Nov. 25 (Bloomberg) -- OAO Lukoil, Russia’s second-largest oil producer, said third-quarter profit fell 21 percent on lower output, higher taxes, dry wells in Ghana and a one-off item the previous year that wasn’t repeated.
Net income dropped to $2.24 billion from $2.82 billion a year earlier, the Moscow-based company said today in a regulatory filing. Sales advanced to $34.6 billion from $26.5 billion.
Lukoil, controlled by billionaire Chief Executive Officer Vagit Alekperov, has sought expansion abroad as Russian laws limit its access to resources at home. The exploration efforts in Ghana and Ivory Coast in West Africa have yet to yield commercial results.
Two dry wells in Ghana cost the Russian oil producer $161 million in the third quarter, according to the statement.

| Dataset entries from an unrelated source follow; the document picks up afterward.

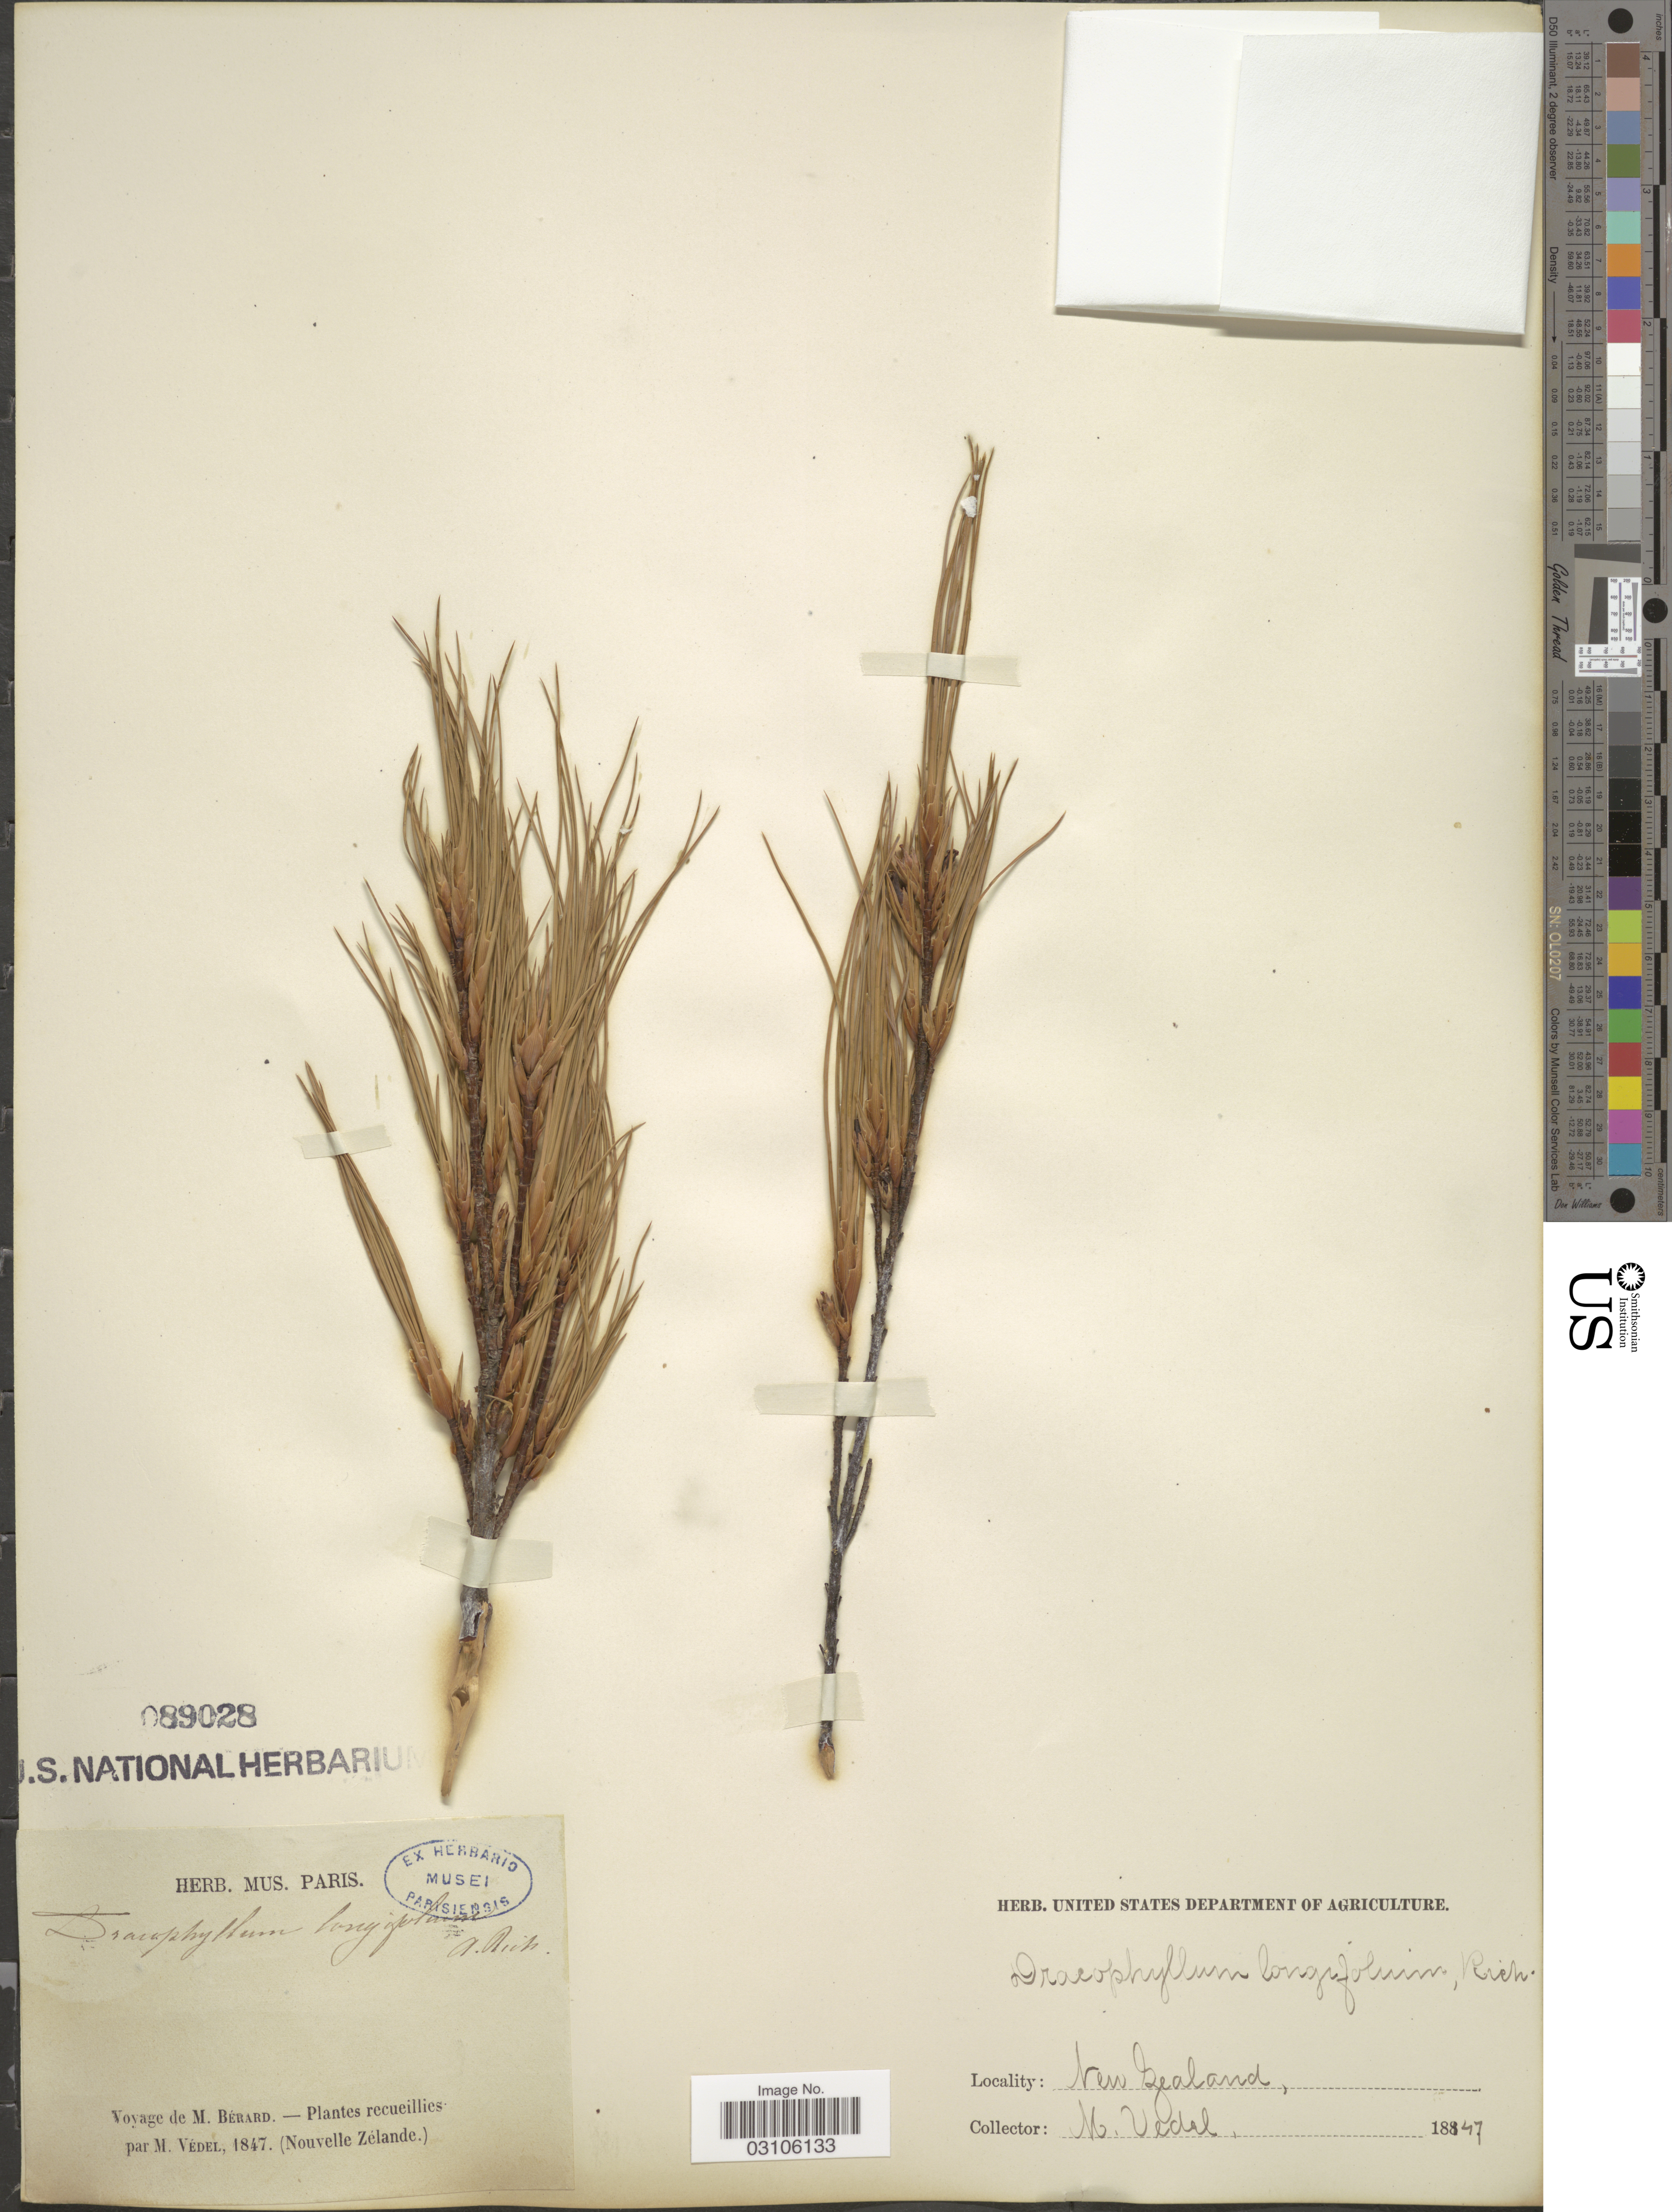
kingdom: Plantae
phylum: Tracheophyta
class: Magnoliopsida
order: Ericales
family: Ericaceae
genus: Dracophyllum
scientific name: Dracophyllum longifolium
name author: (J.R. Forst. & G. Forst.) R. Br. ex Roem. & Schult.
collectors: M. Védel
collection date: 1847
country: New Zealand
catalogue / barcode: US 89028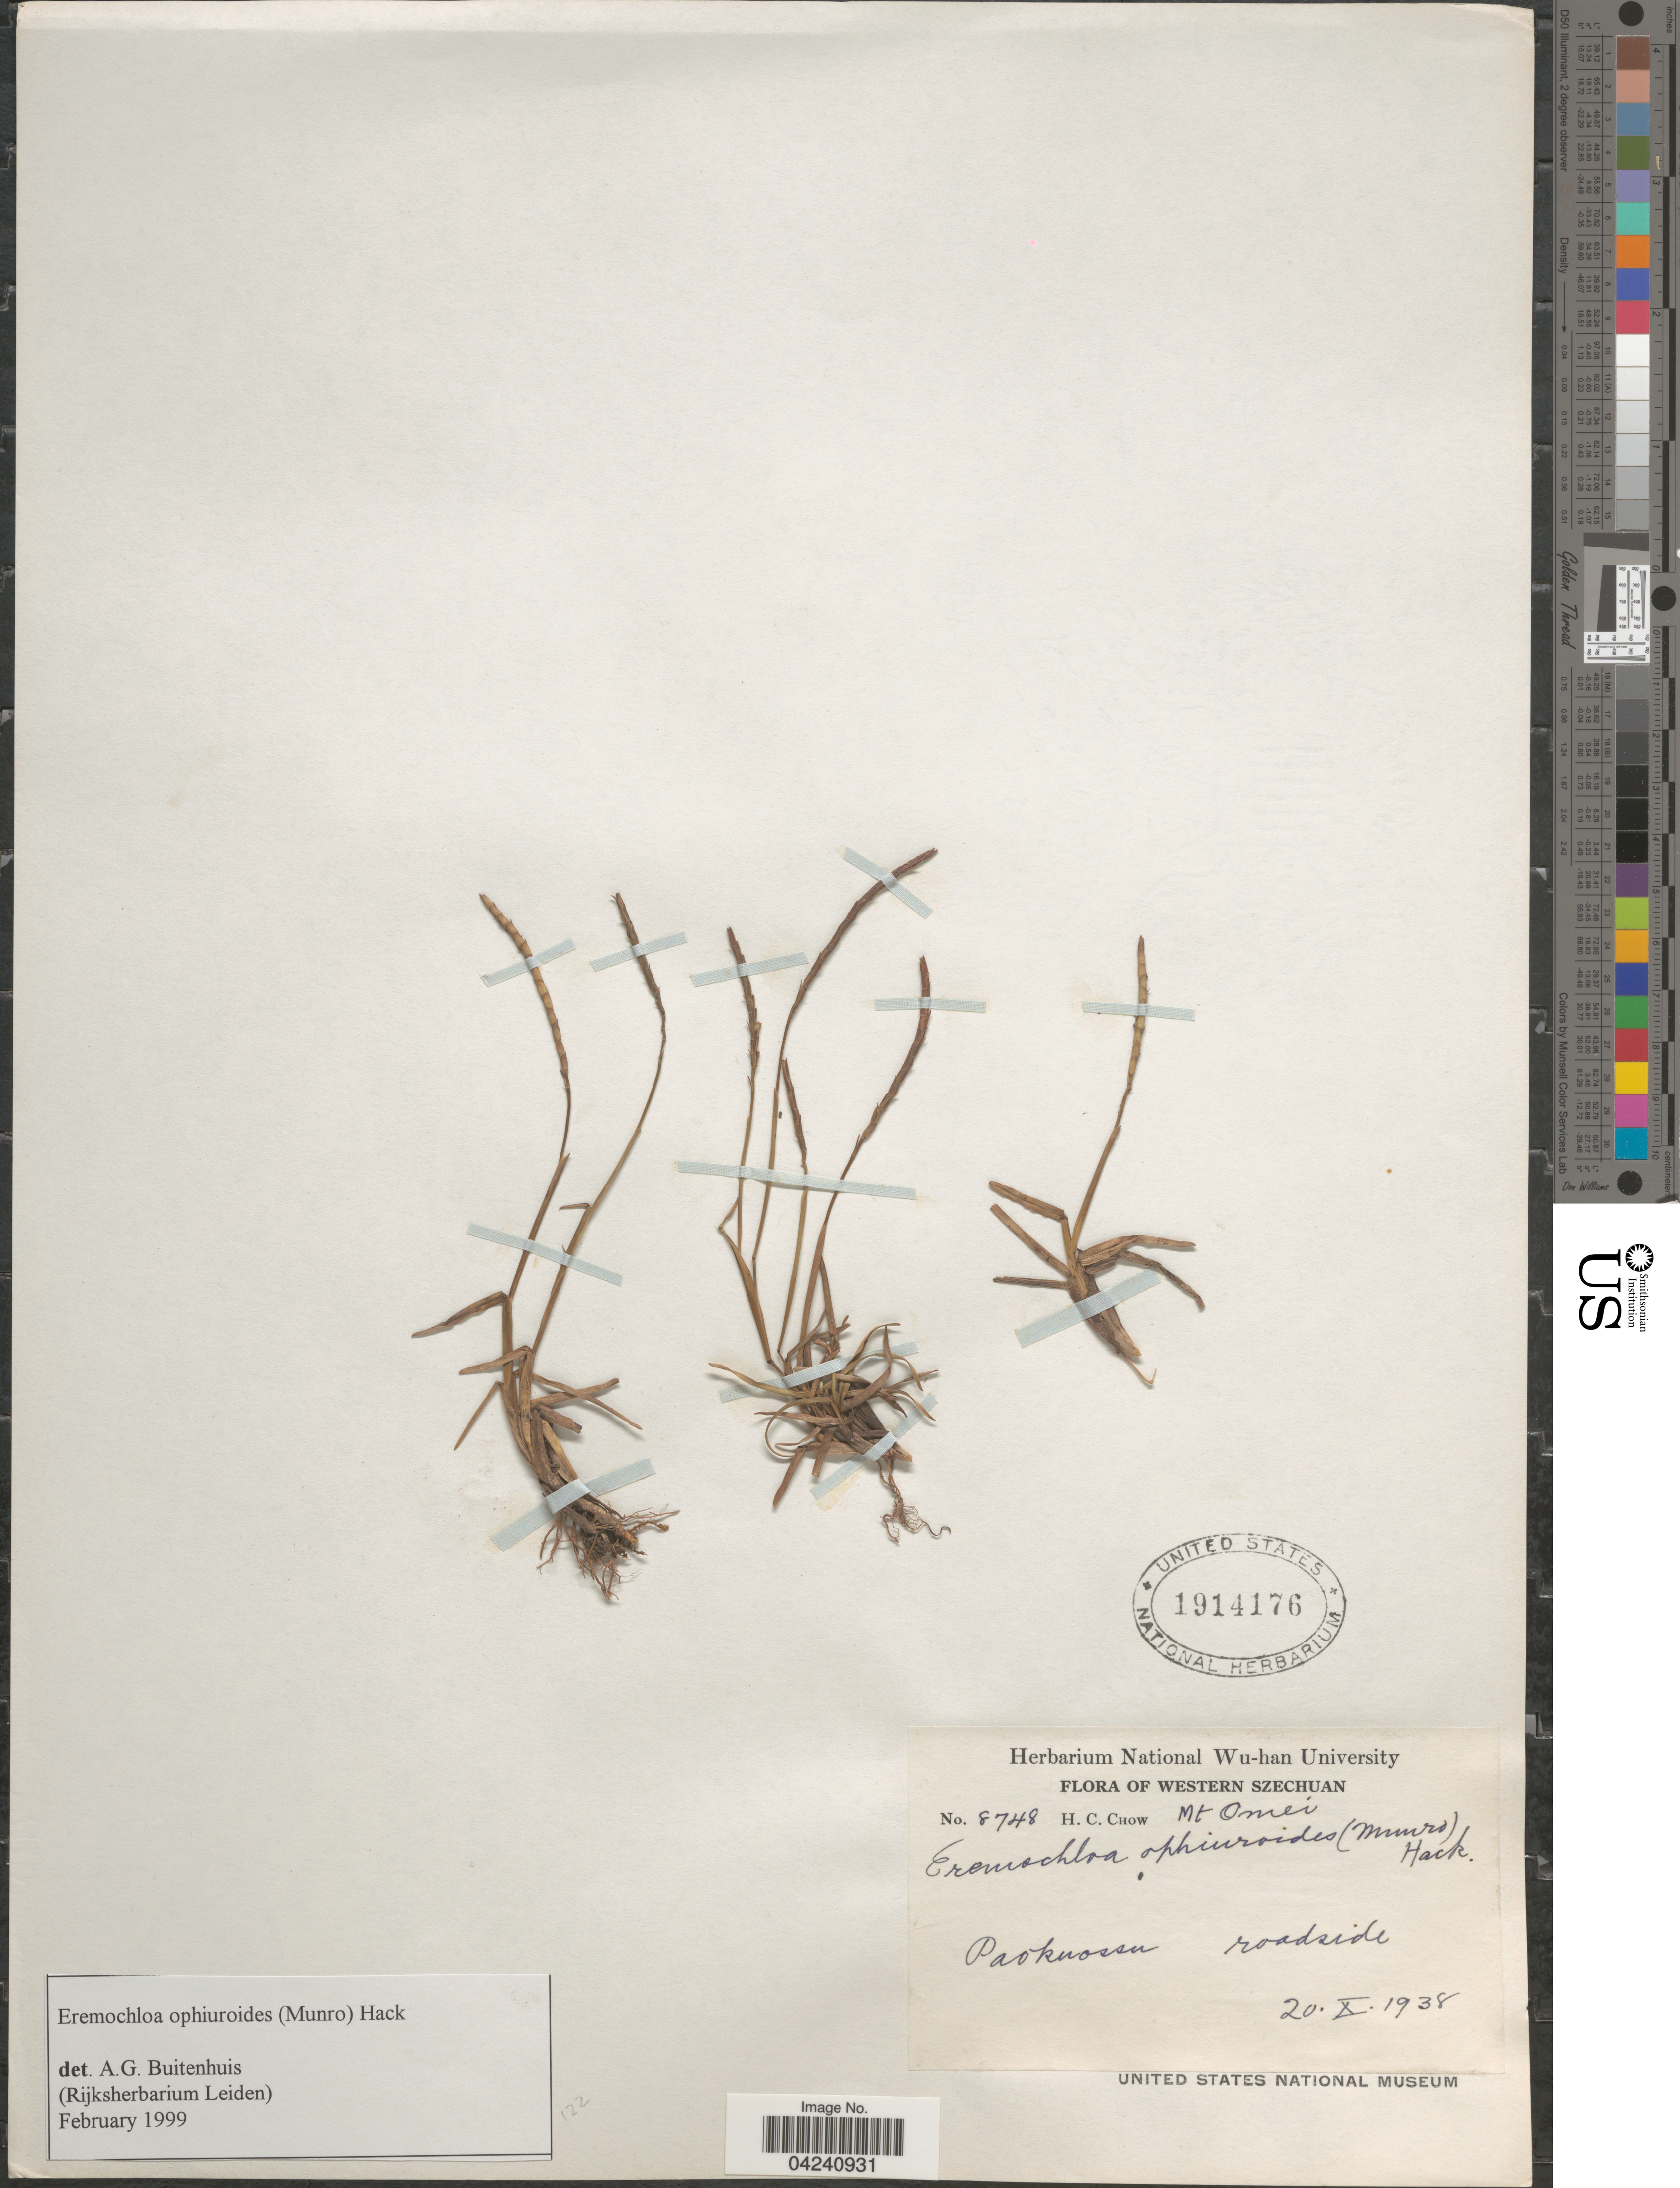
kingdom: Plantae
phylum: Tracheophyta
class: Liliopsida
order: Poales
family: Poaceae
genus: Eremochloa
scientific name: Eremochloa ophiuroides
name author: (Munro) Hack.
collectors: H. Chow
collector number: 8748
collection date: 1938-10-20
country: China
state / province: Sichuan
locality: Western Szechuan. Mt Omei. Paokuossu roadside.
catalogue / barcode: US 1914176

“I don’t think they will write off the Ghana acreage,” Alexei Kokin, an oil and gas analyst at UralSib Financial Corp., said by telephone “The license area is very large and it’s an important part of their international effort.”
Lukoil’s third-quarter crude production slumped almost 6 percent to 1.82 million barrels a day versus the same period the previous year, while gas output fell 2 percent, according to the statement.
The company claimed a $438 million one-time gain in the third quarter of the previous year after it settled a dispute regarding Kazakh producer Turgai Petroleum, according to the statement. Lukoil also paid double the income tax in the quarter compared with a year earlier.
“There’s not much to be disappointed about - in fact free cash flow was very strong,” Alex Fak, an oil and gas analyst at Troika Dialog, said by e-mail today.
Lukoil free cash flow reached $3 billion in the third quarter pushing it to $7.7 billion over the first nine months of the year, Fak said.